*Görev listesi*:
1. Türkiye-Rusya ilişkileri üzerine metne göre şu ifadelerin her biri doğru mu: (a) Ülkeler arasındaki ilişkiler karşılıklı çıkarlara dayalı gelişir. (b) Ülkelerin dış politikaları hiçbir zaman birbirine çok yakın olamaz. (c) Son zamanlarda Türkiye'nin Rusya ile ilişkilerini tamamen kesmesi gerektiği söylenmeye başlandı. Her birine evet ya da hayır deyin ve karara dayanak olan sözleri metinden aynen aktarın.
2. Türkiye-Rusya ilişkileri üzerine metinde "Son zamanlarda yeniden" sözleriyle başlayıp "söylemler içerisine girebilirler." sözlerine kadar süren kısmı olduğu gibi yeniden yazın.
3. Türkiye-Rusya ilişkileri üzerine metni son cümlesinden sonrasıyla sürdürün.

==== Belge bölümü

Son zamanlarda yeniden seslendirilmeye başlandı. Rusya ile al gülüm, ver gülüm siyaseti gütmeliymiş Türkiye. Elbette ki ülkeler arasındaki ilişkiler “ebedi dostluk” söylemlerine değil, karşılıklı çıkarlara dayalı gelişirler veya gerilerler. Bir dönem aynı çıkarlar gözetildiğinden iki veya daha fazla ülkenin dış ve hatta güvenlik, ticaret politikaları çok yakın olabilirken, denklemin biraz değişmesiyle aynı ülkeler çok farklı söylemler içerisine girebilirler.

========
==== Veri alıntısı

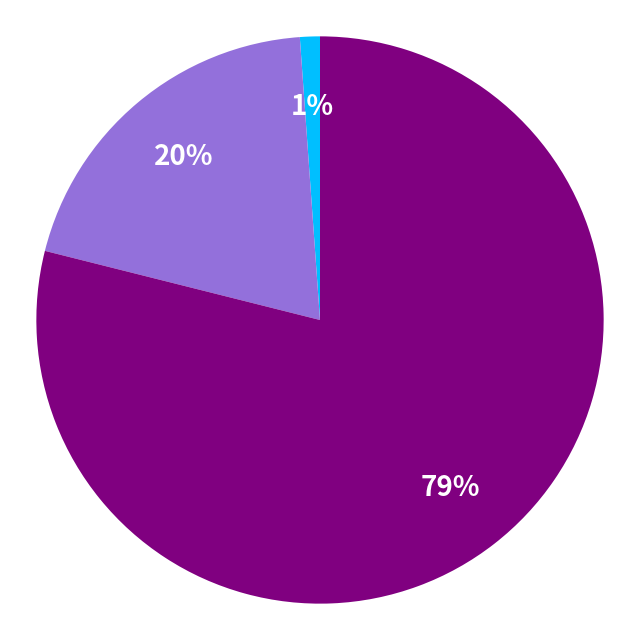

Is there a majority slice in this chart?

Yes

========

*Beklenen sonuçlar*:
1.
(a) Evet: "ülkeler arasındaki ilişkiler “ebedi dostluk” söylemlerine değil, karşılıklı çıkarlara dayalı gelişirler veya gerilerler"
(b) Hayır: "iki veya daha fazla ülkenin dış ve hatta güvenlik, ticaret politikaları çok yakın olabilirken"
(c) Hayır: "Rusya ile al gülüm, ver gülüm siyaseti gütmeliymiş Türkiye."

2.
Son zamanlarda yeniden seslendirilmeye başlandı. Rusya ile al gülüm, ver gülüm siyaseti gütmeliymiş Türkiye. Elbette ki ülkeler arasındaki ilişkiler “ebedi dostluk” söylemlerine değil, karşılıklı çıkarlara dayalı gelişirler veya gerilerler. Bir dönem aynı çıkarlar gözetildiğinden iki veya daha fazla ülkenin dış ve hatta güvenlik, ticaret politikaları çok yakın olabilirken, denklemin biraz değişmesiyle aynı ülkeler çok farklı söylemler içerisine girebilirler.

3.
Taleban’ı, Daeş’i kim kurdu veya kurulması için ne büyük masraflara girdi? Bugün Kuzey Suriye’deki terörist yapılanmayı bir başka terörist yapılanmaya her türlü silah ve mühimmat yardımını, bu malzemenin Türkiye’ye karşı da kullanılabileceğini bilerek yapan ülke bırakın “stratejik ortak” olduğu iddiasını, nasıl dost görülebilir ki? Bir ülkenin gücü veya emperyalist kapasitesi olması her istediğini, her istediği zaman yapabileceği anlamına gelmemeli. Ancak maalesef uluslararası ilişkilerde çoğu zaman hukukun üstünlüğü değil, güçlünün hukuku hakimdir.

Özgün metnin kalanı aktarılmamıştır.